2019:03 Evaluation of the hydrodynamic model in PARET/ANL


The fuel rod analysis program SCANAIR has been developed by IRSN (Institut de Radioprotection et de Sûreté Nucléaire) for analysis of reactivity initiated accidents (RIA) in light water reactors. The Swedish Radiation Safety Authority (SSM) has access to SCANAIR in exchange for annual contributions for its further development. This ensures a possibility for SSM to do own analysis of fuel rods in reactivity initiated accidents. The development and administration of the program is done by Quantum Technologies AB on assignment from SSM.

SSM’s development of SCANAIR is primarily focused on the thermohydraulic models, with the aim of improving the analytical capabilities for fuel in boiling water reactors. In a previous work, a two-phase flow model was developed, which was incorporated by IRSN in SCANAIR V_7_5. The present work is the 2017 contribution to SCANAIR development and contains an evaluation of alternative models and concepts that will improve the aforementioned two-phase thermohydraulic model in SCANAIR. The model is based on the two-phase hydrodynamic model used in the PARET/ANL computer program developed by Idaho National Laboratory (INL) and Argonne National Laboratory (ANL) in the 1960s.
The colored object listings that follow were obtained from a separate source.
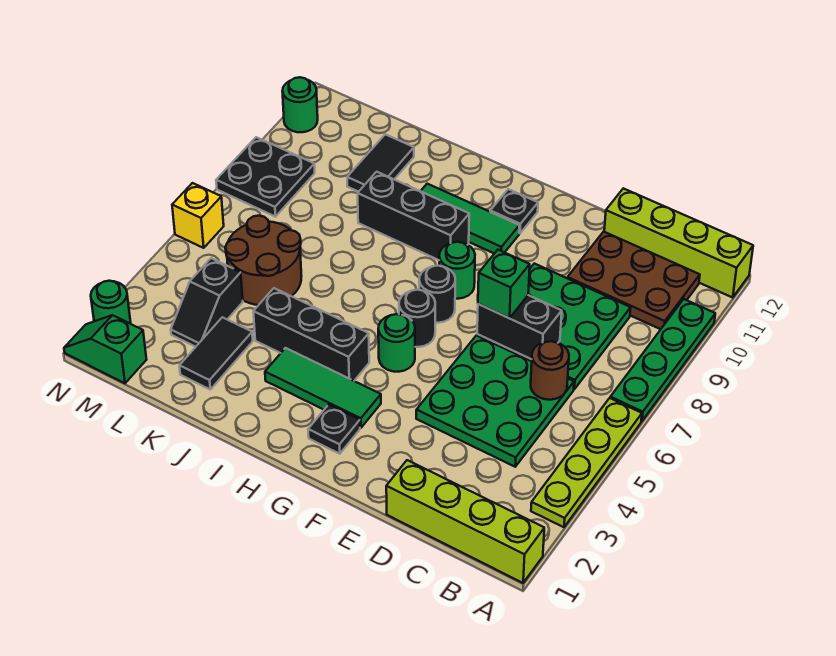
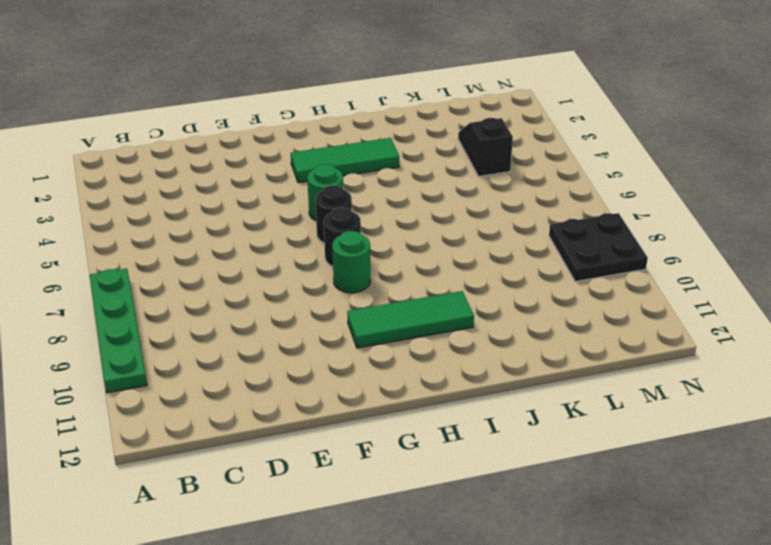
none -> lime brick A1:D1 level 1
none -> lime plate A3:A6 level 1
none -> lime brick A12:D12 level 1

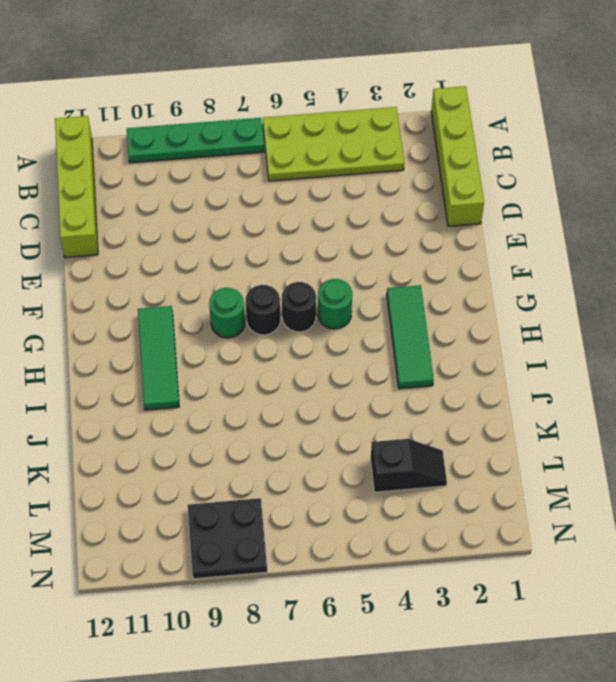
lime plate A3:B6 level 1 -> lime plate A3:A6 level 1
none -> brown plate B10:D11 level 1
none -> green plate C4:E6 level 1
none -> green plate C7:E9 level 1

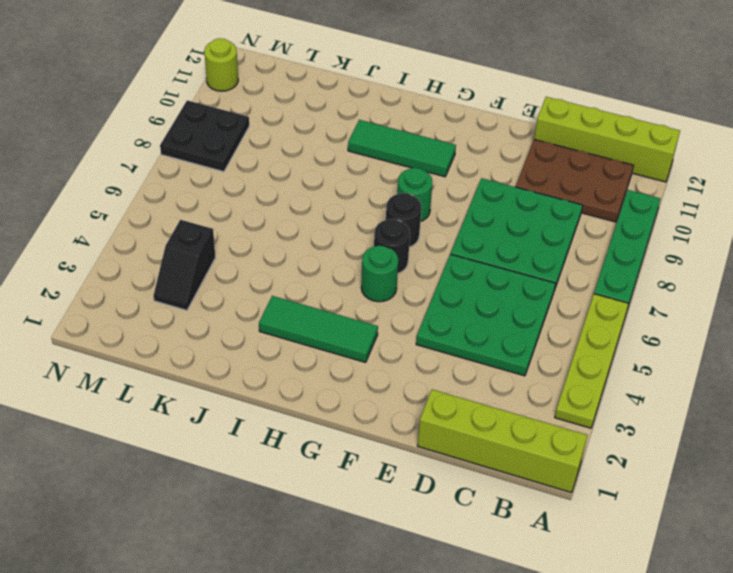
lime round brick N11 level 1 -> green round brick N11 level 1
none -> black plate G2 level 1
none -> black plate G11 level 1
none -> black brick H4:J4 level 1

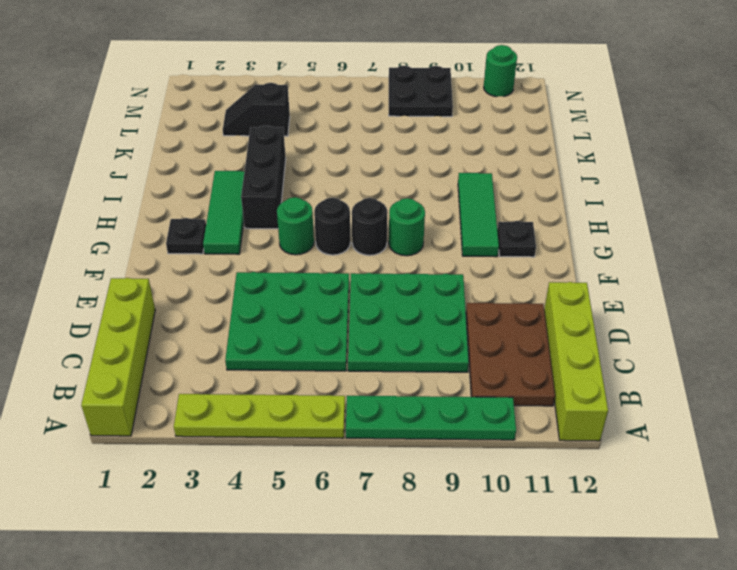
none -> black brick H9:J9 level 1
none -> black tile K2:K3 level 1
none -> brown round brick K5:L6 level 1

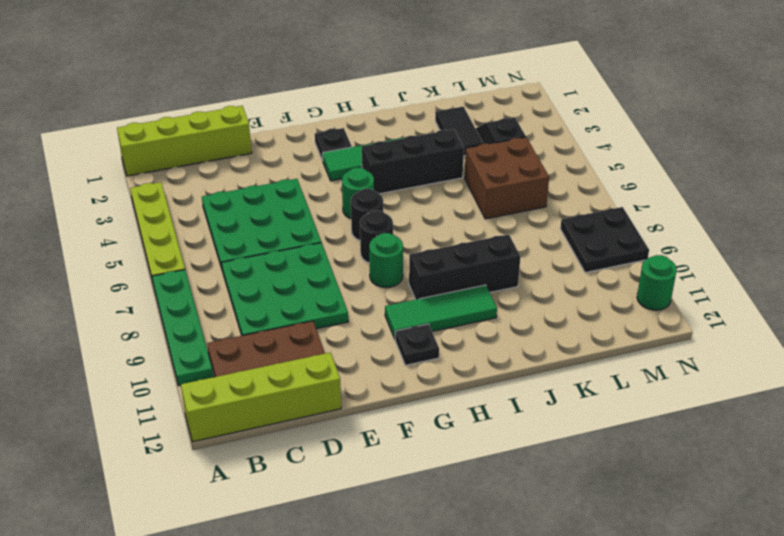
brown brick K5:L6 level 1 -> brown round brick K5:L6 level 1
none -> black tile K10:K11 level 1
none -> green slope M1:N1 level 1 top M
none -> green round brick N2 level 1

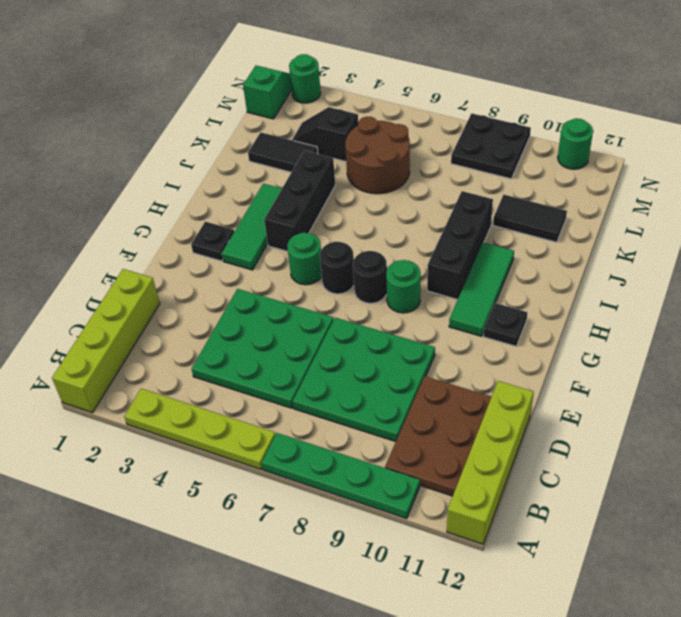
none -> yellow brick N6 level 1
none -> brown round brick C6 level 2
none -> black brick D7:E7 level 2

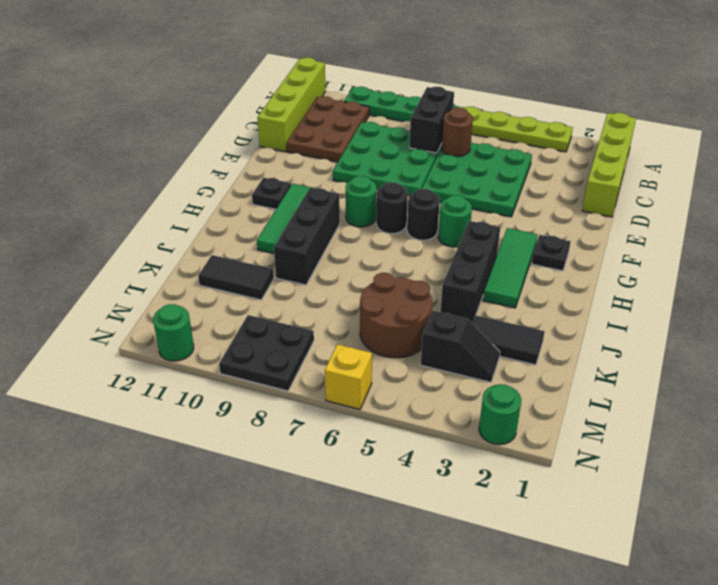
black brick B7:C7 level 2 -> black brick D7:E7 level 2
none -> green slope M1:N1 level 1 top M
none -> green brick E7 level 3

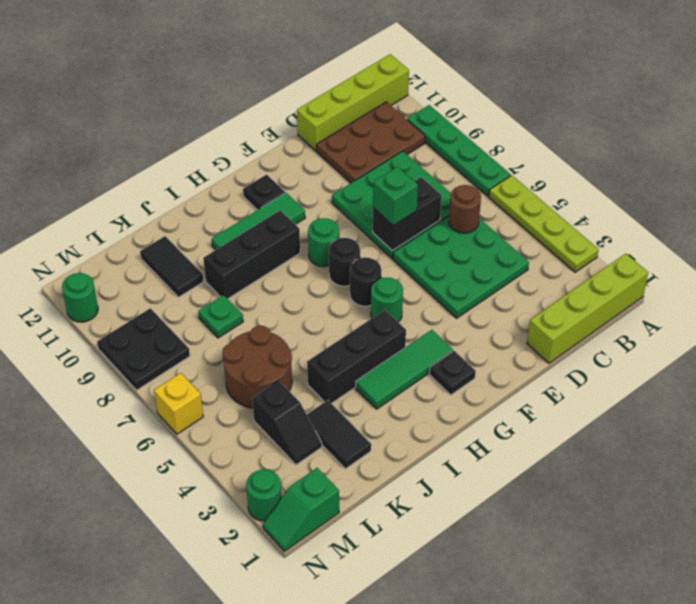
green plate K8 level 1 -> none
This current project has identified and assessed hydrodynamic models that would facilitate a better description of the effects of water density, the difference in velocity between water and steam and the friction in the water channel, if implemented in SCANAIR. Improvements like these lead to a better understanding of the phenomena that are acting during an event and will in the future result in better analytical models for the safety analysis of nuclear power plants.


Knowledge of phenomena occurring in a fuel rod during an event and how these phenomena are implemented in analytical tools is essential to SSM for the supervision of nuclear power plants. The current project also enables SSM to actively be a part of the large efforts that are made internationally with testing, understanding and improving the tools for analysis of reactivity initiated accidents.